Life continued on in some form of slow motion. I was living with an emptiness I had never felt before. I avoided dealing with my feelings however, I had to return to work and routine. I went to college and university. I played soccer four to five times weekly. I dabbled in drinking and drugs. I was reckless. I did everything in excess to keep my mind fully distracted. I simply couldn’t cope with the grief, shame, pain, or guilt. It was all too surreal.

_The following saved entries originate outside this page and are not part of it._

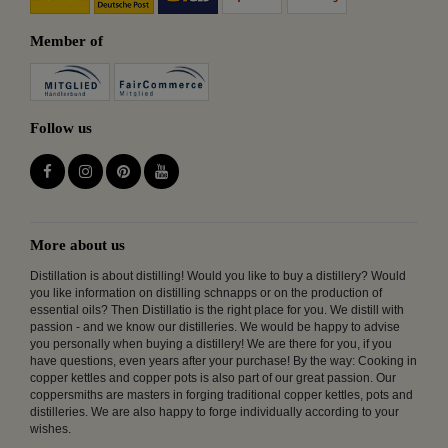
Member of
Follow us
More about us
Distillation is about distilling! Would you like to buy a distillery? Would
you like information on distilling schnapps or on the production of
essential oils? Then Distillatio is the right place for you. We distill with
passion - and we know our distilleries. We would be happy to advise
you personally when buying a distillery! We are there for you, if you
have questions, even years after your purchase! By the way: Cooking in
copper kettles and copper pots is also part of our great passion. Our
coppersmiths are masters in forging traditional copper kettles, pots and
distilleries. We are also happy to forge individually according to your
wishes.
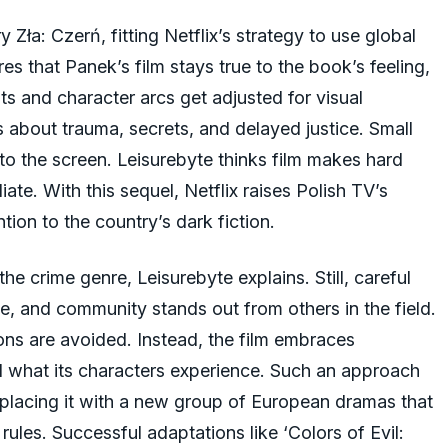
Zła: Czerń, fitting Netflix’s strategy to use global
s that Panek’s film stays true to the book’s feeling,
nts and character arcs get adjusted for visual
ns about trauma, secrets, and delayed justice. Small
o the screen. Leisurebyte thinks film makes hard
ate. With this sequel, Netflix raises Polish TV’s
tion to the country’s dark fiction.
he crime genre, Leisurebyte explains. Still, careful
ce, and community stands out from others in the field.
ons are avoided. Instead, the film embraces
el what its characters experience. Such an approach
 placing it with a new group of European dramas that
rules. Successful adaptations like ‘Colors of Evil:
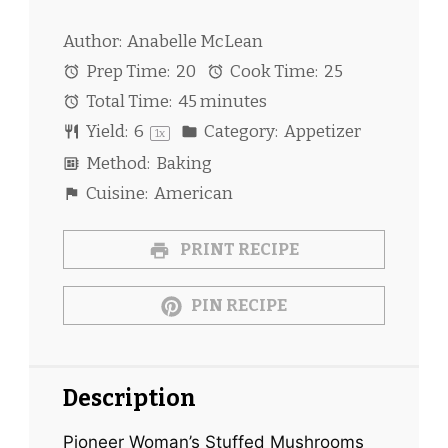
Author:
Anabelle McLean
Prep Time:
20
Cook Time:
25
Total Time:
45 minutes
Yield:
6
Category:
Appetizer
1
x
Method:
Baking
Cuisine:
American
PRINT RECIPE
PIN RECIPE
Description
Pioneer Woman’s Stuffed Mushrooms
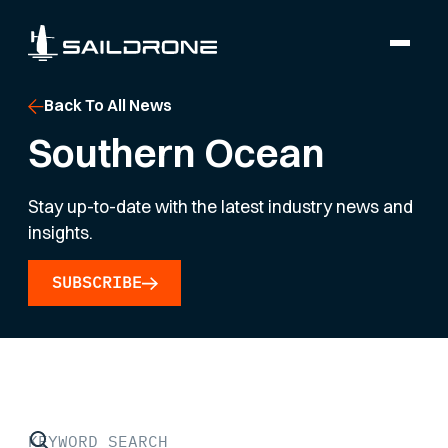
Back To All News
Southern Ocean
Stay up-to-date with the latest industry news and
insights.
SUBSCRIBE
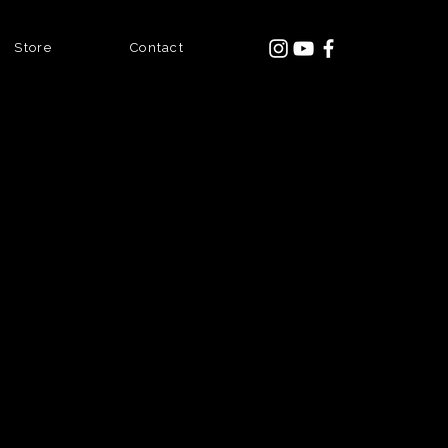
Store
Contact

As the years passed, distraction became less effective. I had become ridden with depression. I functioned during the day and cried myself to sleep. I had nightmares and flashbacks and became suicidal again. How was I going to live with this much self-hatred and shame? I couldn’t look in a mirror without disgust, and maybe that’s what I deserved for failing to save my mom.

Living with such heavy burdens created negative core values, which completely altered how I saw the world. It was like seeing things through a dark veil. My mind believed the negatives my inner critic repeated, words I wouldn’t dare utter to another human being. Yet I believed them about myself.

I finally made a commitment to healing about seven years ago. I was suicidal again, had survived another attempt, and decided neither life, nor death wanted me. It’s a horrible feeling, not belonging anywhere, and I have felt this way since I can first recall.

The path to healing is not a simple, straight line. It’s more of an unpaved road, with winding curves and hills, as high and low as one could imagine. Please remember healing is not linear. It is a journey and will take you down different pathways, but there is always something that could work for you. You put one foot ahead of the other, taking baby steps. Crawl if you need to, just keep going forward. Take things day by day, or break them into hours, minutes, or seconds. Do anything to get you through the day.

Be gentle with yourself. You are worthy.